Despite efforts from the Premier League to clamp down on piracy, over five million football fans have admitted to accessing illegal streams.

According to the Fans of the EPL report, published by OLBG, 22% of UK football fans have admitted to using unofficial streams despite knowing their illegality. The report adds that 42% of the 1,000 fans surveyed were unaware that using online catch-up services to catch up on a match is illegal. 

Password sharing, a big issue for all aspects of the OTT business, is also having a large effect on football viewing, with 68% of respondents admitting to using somebody else’s login on a device to watch a match. Almost 10% said that they do this on a regular basis. 

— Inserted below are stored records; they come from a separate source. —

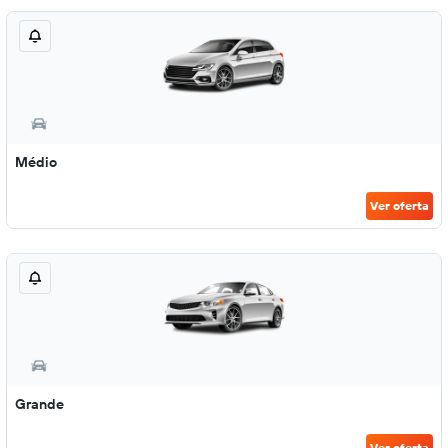
Médio
Ver oferta
Grande
Ver oferta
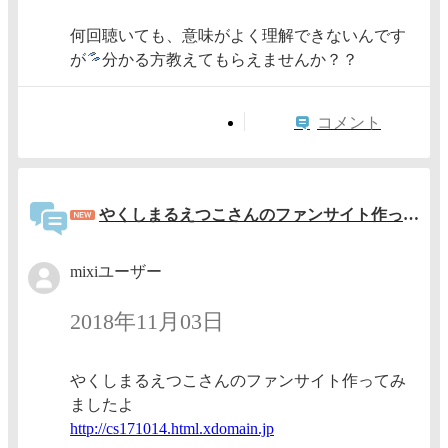
何回聴いても、意味がよく理解できないんです
が
分かる方教えてもらえませんか？？
コメント
やくしまるえつこさんのファンサイト作ってみました
mixiユーザー
2018年11月03日
やくしまるえつこさんのファンサイト作ってみ
ましたよ
http://
cs17101
4.html.
xdomain
.jp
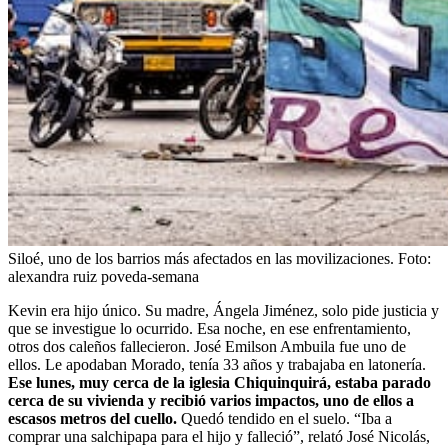
Siloé, uno de los barrios más afectados en las movilizaciones.
Foto:
alexandra ruiz poveda-semana
Kevin era hijo único. Su madre, Ángela Jiménez, solo pide justicia y
que se investigue lo ocurrido. Esa noche, en ese enfrentamiento,
otros dos caleños fallecieron. José Emilson Ambuila fue uno de
ellos. Le apodaban Morado, tenía 33 años y trabajaba en latonería.
Ese lunes, muy cerca de la iglesia Chiquinquirá, estaba parado
cerca de su vivienda y recibió varios impactos, uno de ellos a
escasos metros del cuello.
Quedó tendido en el suelo. “Iba a
comprar una salchipapa para el hijo y falleció”, relató José Nicolás,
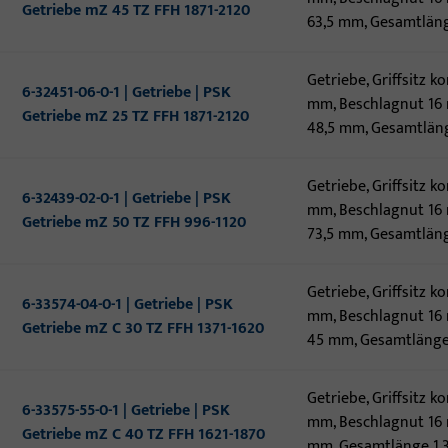
Getriebe mZ 45 TZ FFH 1871-2120
63,5 mm, Gesamtlän
Getriebe, Griffsitz 
6-32451-06-0-1 | Getriebe | PSK
mm, Beschlagnut 16 
Getriebe mZ 25 TZ FFH 1871-2120
48,5 mm, Gesamtlän
Getriebe, Griffsitz 
6-32439-02-0-1 | Getriebe | PSK
mm, Beschlagnut 16 
Getriebe mZ 50 TZ FFH 996-1120
73,5 mm, Gesamtlä
Getriebe, Griffsitz 
6-33574-04-0-1 | Getriebe | PSK
mm, Beschlagnut 16 
Getriebe mZ C 30 TZ FFH 1371-1620
45 mm, Gesamtläng
Getriebe, Griffsitz 
6-33575-55-0-1 | Getriebe | PSK
mm, Beschlagnut 16 
Getriebe mZ C 40 TZ FFH 1621-1870
mm, Gesamtlänge 1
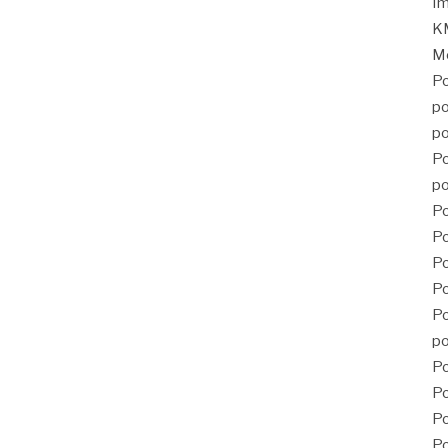
Im
KM
Mé
Po
po
po
Po
po
Po
Po
P
Po
Po
po
Po
Po
Po
Po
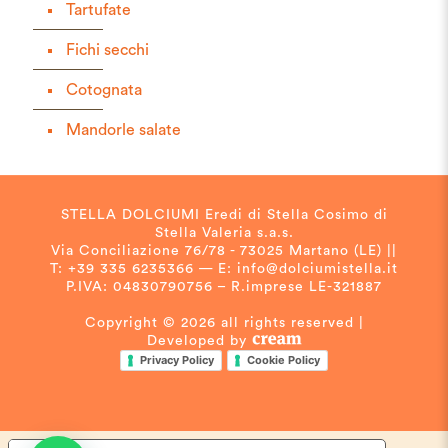
Tartufate
Fichi secchi
Cotognata
Mandorle salate
STELLA DOLCIUMI Eredi di Stella Cosimo di
Stella Valeria s.a.s.
Via Conciliazione 76/78 - 73025 Martano (LE) ||
T: +39 335 6235366 — E: info@dolciumistella.it
P.IVA: 04830790756 – R.imprese LE-321887
Copyright © 2026 all rights reserved |
Developed by
Privacy Policy
Cookie Policy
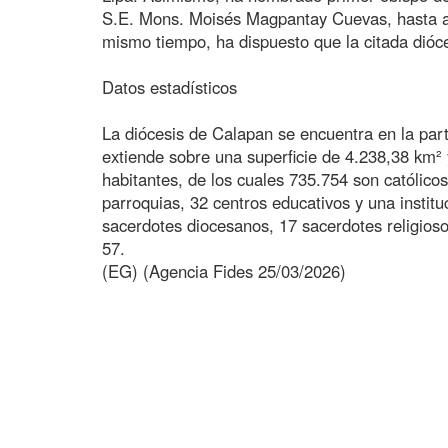
S.E. Mons. Moisés Magpantay Cuevas, hasta ah
mismo tiempo, ha dispuesto que la citada dióc
Datos estadísticos
La diócesis de Calapan se encuentra en la part
extiende sobre una superficie de 4.238,38 km²
habitantes, de los cuales 735.754 son católico
parroquias, 32 centros educativos y una institu
sacerdotes diocesanos, 17 sacerdotes religioso
57.
(EG) (Agencia Fides 25/03/2026)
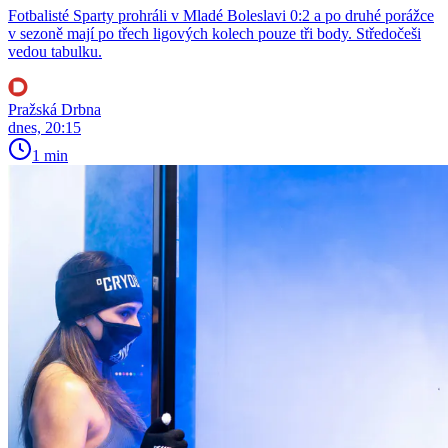
Fotbalisté Sparty prohráli v Mladé Boleslavi 0:2 a po druhé porážce
v sezoně mají po třech ligových kolech pouze tři body. Středočeši
vedou tabulku.
Pražská Drbna
dnes, 20:15
1 min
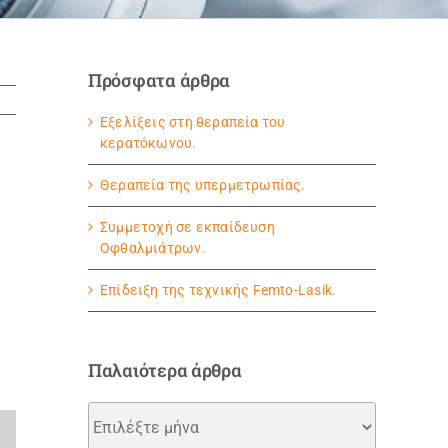
Πρόσφατα άρθρα
Εξελίξεις στη θεραπεία του
κερατόκωνου.
Θεραπεία της υπερμετρωπίας.
Συμμετοχή σε εκπαίδευση
Οφθαλμιάτρων.
Eπίδειξη της τεχνικής Femto-Lasik.
Παλαιότερα άρθρα
Παλαιότερα
άρθρα
dIn
Email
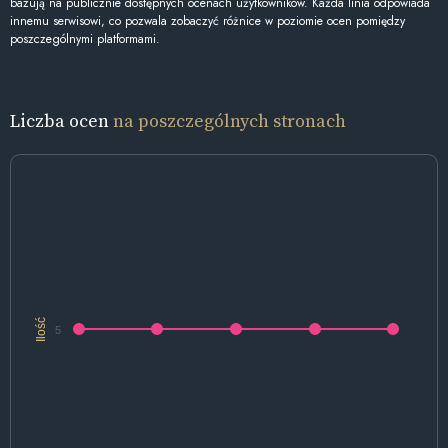
bazują na publicznie dostępnych ocenach użytkowników. Każda linia odpowiada
innemu serwisowi, co pozwala zobaczyć różnice w poziomie ocen pomiędzy
poszczególnymi platformami.
Liczba ocen
na poszczególnych stronach
Ilość
5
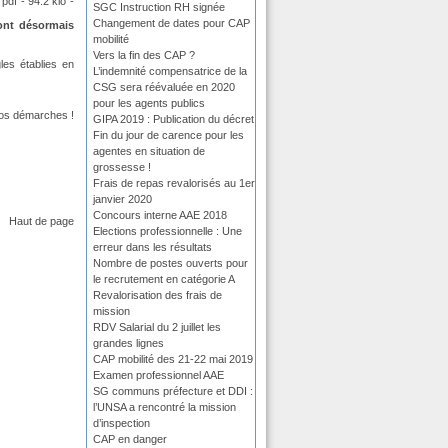
pdf - 94.2 kio -
SGC Instruction RH signée
Changement de dates pour CAP
ont désormais
mobilité
Vers la fin des CAP ?
les établies en
L’indemnité compensatrice de la
CSG sera réévaluée en 2020
pour les agents publics
vos démarches !
GIPA 2019 : Publication du décret
Fin du jour de carence pour les
agentes en situation de
grossesse !
Frais de repas revalorisés au 1er
janvier 2020
Concours interne AAE 2018
Haut de page
Elections professionnelle : Une
erreur dans les résultats
Nombre de postes ouverts pour
le recrutement en catégorie A
Revalorisation des frais de
mission
RDV Salarial du 2 juillet les
grandes lignes
CAP mobilité des 21-22 mai 2019
Examen professionnel AAE
SG communs préfecture et DDI :
l’UNSA a rencontré la mission
d’inspection
CAP en danger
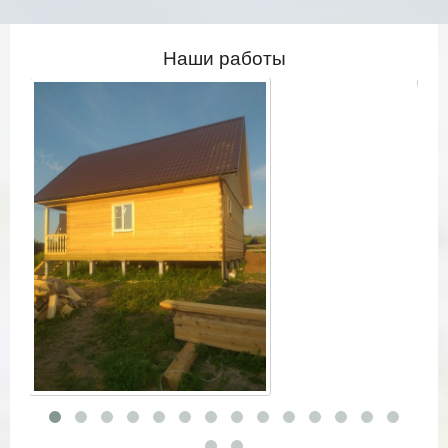
Наши работы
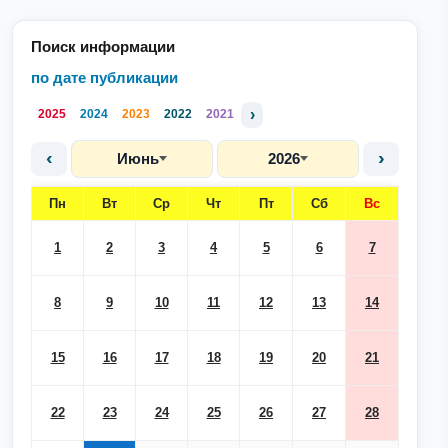
Поиск информации
по дате публикации
›
2025
2024
2023
2022
2021
‹
›
Июнь
2026
Пн
Вт
Ср
Чт
Пт
Сб
Вс
1
2
3
4
5
6
7
8
9
10
11
12
13
14
15
16
17
18
19
20
21
22
23
24
25
26
27
28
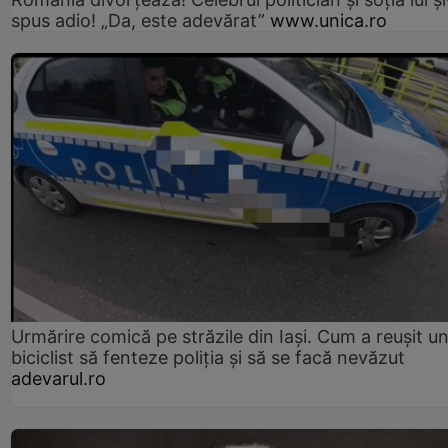
spus adio! „Da, este adevărat”
www.unica.ro
Urmărire comică pe străzile din Iași. Cum a reușit u
biciclist să fenteze poliția și să se facă nevăzut
adevarul.ro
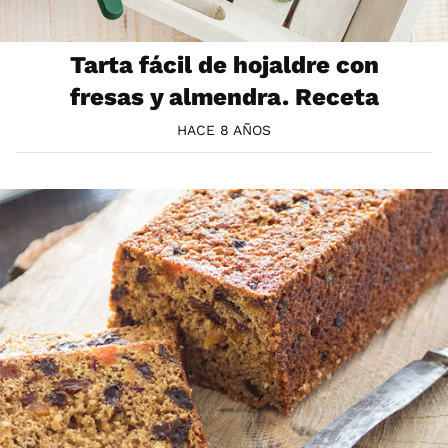
Tarta fácil de hojaldre con
fresas y almendra. Receta
HACE 8 AÑOS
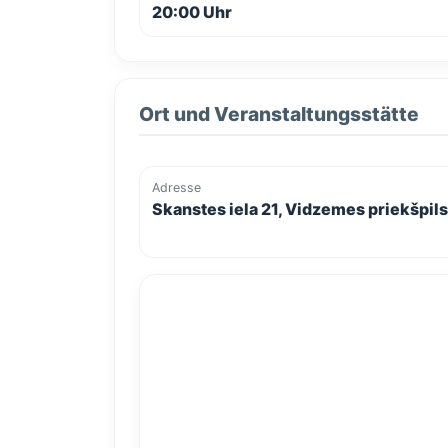
20:00 Uhr
Ort und Veranstaltungsstätte
Adresse
Skanstes iela 21, Vidzemes priekšpilsē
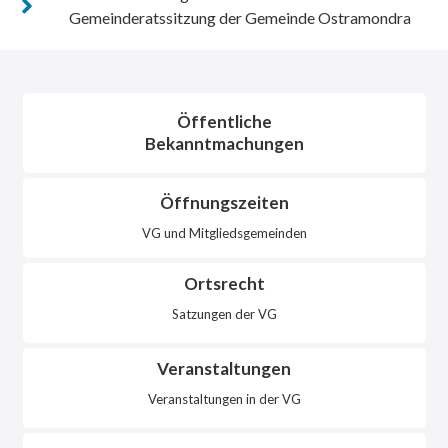
Gemeinderatssitzung der Gemeinde Ostramondra
Öffentliche
Bekanntmachungen
Öffnungszeiten
VG und Mitgliedsgemeinden
Ortsrecht
Satzungen der VG
Veranstaltungen
Veranstaltungen in der VG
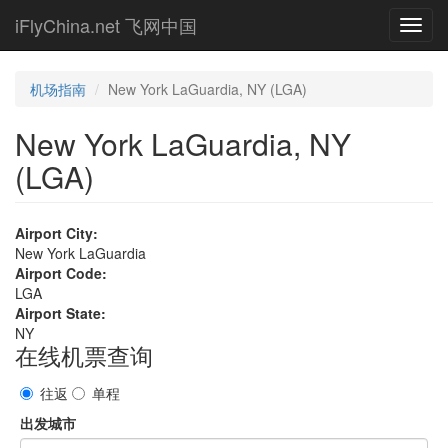
Skip
iFlyChina.net 飞网中国
Toggl
to
navig
main
content
机场指南
New York LaGuardia, NY (LGA)
New York LaGuardia, NY
(LGA)
Airport City:
New York LaGuardia
Airport Code:
LGA
Airport State:
NY
在线机票查询
往返
单程
出发城市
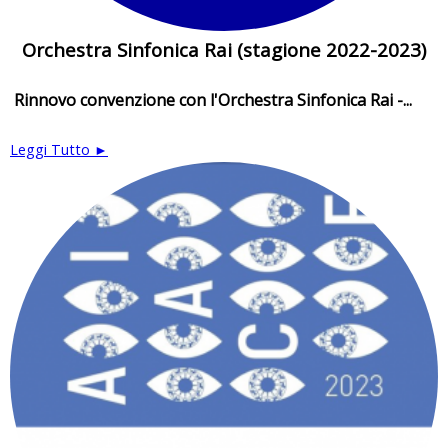
Orchestra Sinfonica Rai (stagione 2022-2023)
Rinnovo convenzione con l'Orchestra Sinfonica Rai -...
Leggi Tutto ►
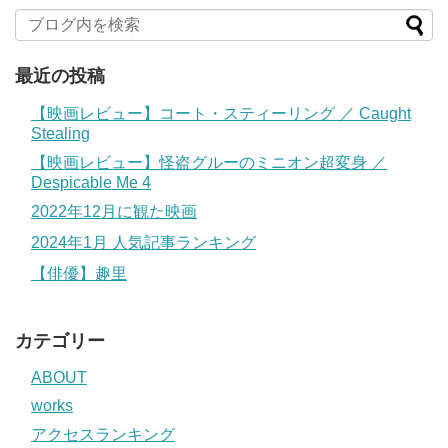
最近の投稿
【映画レビュー】コート・スティーリング ／ Caught
Stealing
【映画レビュー】怪盗グルーのミニオン超変身 ／
Despicable Me 4
2022年12月に観た映画
2024年1月 人気記事ランキング
【俳優】趣里
カテゴリー
ABOUT
works
アクセスランキング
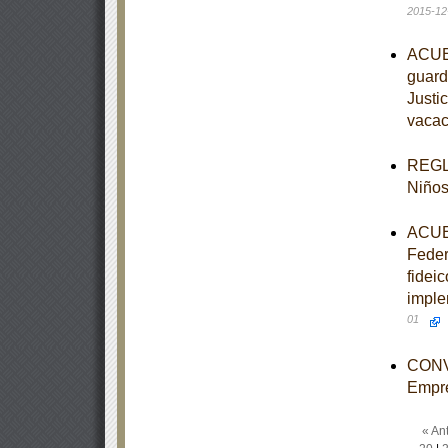
2015-12
ACUER
guardi
Justi
vacac
REGLA
Niños
ACUER
Feder
fidei
imple
01
CONVO
Empr
« Ant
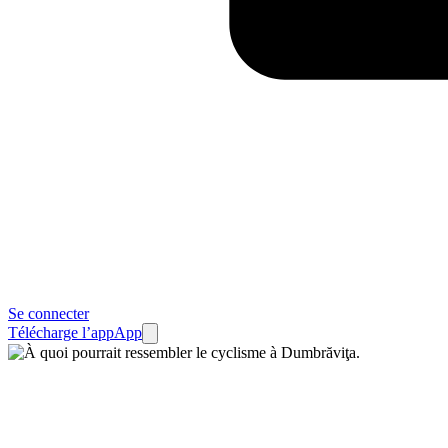
Se connecter
Télécharge l’app
App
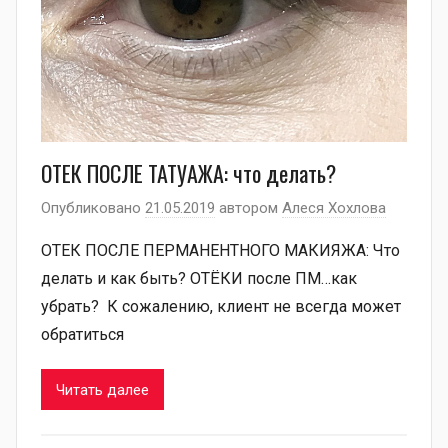
ОТЕК ПОСЛЕ ТАТУАЖА: что делать?
Опубликовано
21.05.2019
автором
Алеся Хохлова
ОТЕК ПОСЛЕ ПЕРМАНЕНТНОГО МАКИЯЖА: Что
делать и как быть? ОТЁКИ после ПМ…как
убрать? К сожалению, клиент не всегда может
обратиться
Читать далее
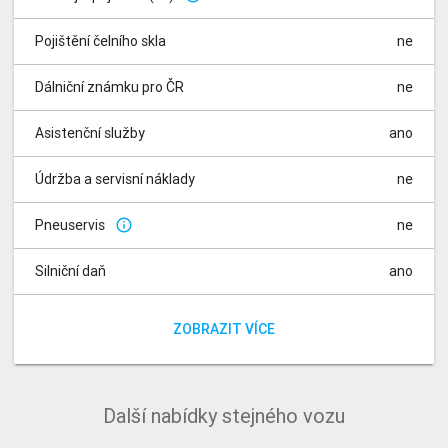
Pojištění čelního skla
ne
Dálniční známku pro ČR
ne
Asistenční služby
ano
Údržba a servisní náklady
ne
Pneuservis
ne
info_outline
Silniční daň
ano
Poplatky za rádio
Poplatek za registraci vozidla
ano
ano
ZOBRAZIT VÍCE
Další nabídky stejného vozu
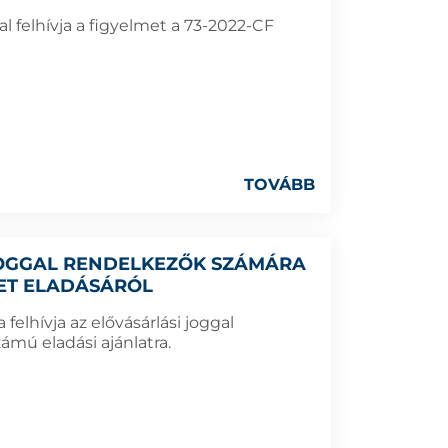
 felhívja a figyelmet a 73-2022-CF
TOVÁBB
 JOGGAL RENDELKEZŐK SZÁMÁRA
LET ELADÁSÁRÓL
elhívja az elővásárlási joggal
ámú eladási ajánlatra.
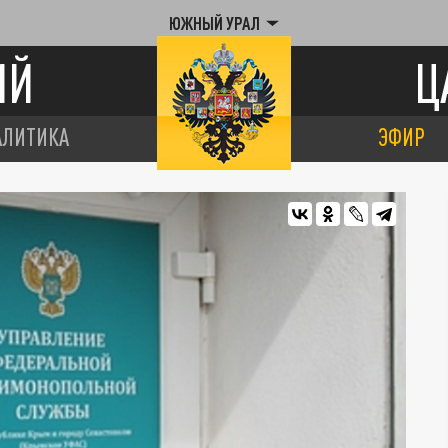
ЮЖНЫЙ УРАЛ
ИЙ
Ц
АЛИТИКА
ЭФИР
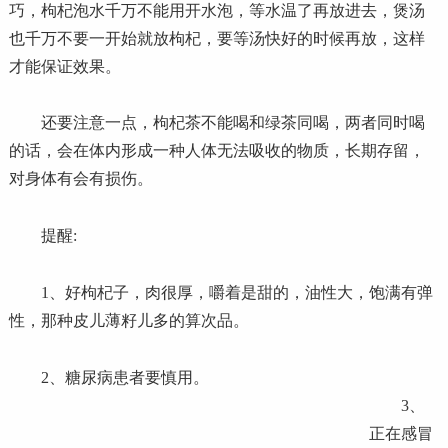
巧，枸杞泡水千万不能用开水泡，等水温了再放进去，煲汤
也千万不要一开始就放枸杞，要等汤快好的时候再放，这样
才能保证效果。
还要注意一点，枸杞茶不能喝和绿茶同喝，两者同时喝
的话，会在体内形成一种人体无法吸收的物质，长期存留，
对身体有会有损伤。
提醒:
1、好枸杞子，肉很厚，嚼着是甜的，油性大，饱满有弹
性，那种皮儿薄籽儿多的算次品。
2、糖尿病患者要慎用。
3、
正在感冒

Regionally, people in London are the biggest offenders. Over half (58%) of men in the city admit to using illegal streams, while 40% of Londoners admitted to skipping work to watch football.

Of the respondents, 48% said that they prefer to watch football at home while more than a third opt for a pub. The latter option is more popular with women, with 20% opting for a pub compared to only 16% of men.

Speaking on the findings, Premier League executive director Bill Bush said: This shadowy world of data piracy drains money away from the sport and threatens the integrity of the game.

“The Premier League is a successful competition that depends on audio-visual rights for the investment that keeps standards high and fans happy. We will always protect our rights to defend ourselves from piracy in any form, whether in broadcast or data rights.”

While the industry will continue to push back against piracy, many in the industry are more pessimistic and believe that sports piracy is simply a fact of life. 

BeIN Media CEO Yousef Al-Abaidly is one such exec, and he recently argued that piracy is creating a “media rights bubble” that is set to burst. BeIN was the main target of Saudi-backed pirate operation beoutQ.

Speaking at a recent conference, Al-Abaidly said: “Seemingly, everyone in this industry is asleep at the wheel and refuses to confront the piracy elephant that’s been in the room for years. We now live in a world where exclusive broadcast rights are, effectively, wholly non-exclusive. Think about that: non-exclusive. Consumers, young and old, are accessing everything for nothing – via a Kodi or a VPN or beoutQ – wherever they are, whenever they like, and this behaviour is being normalised.”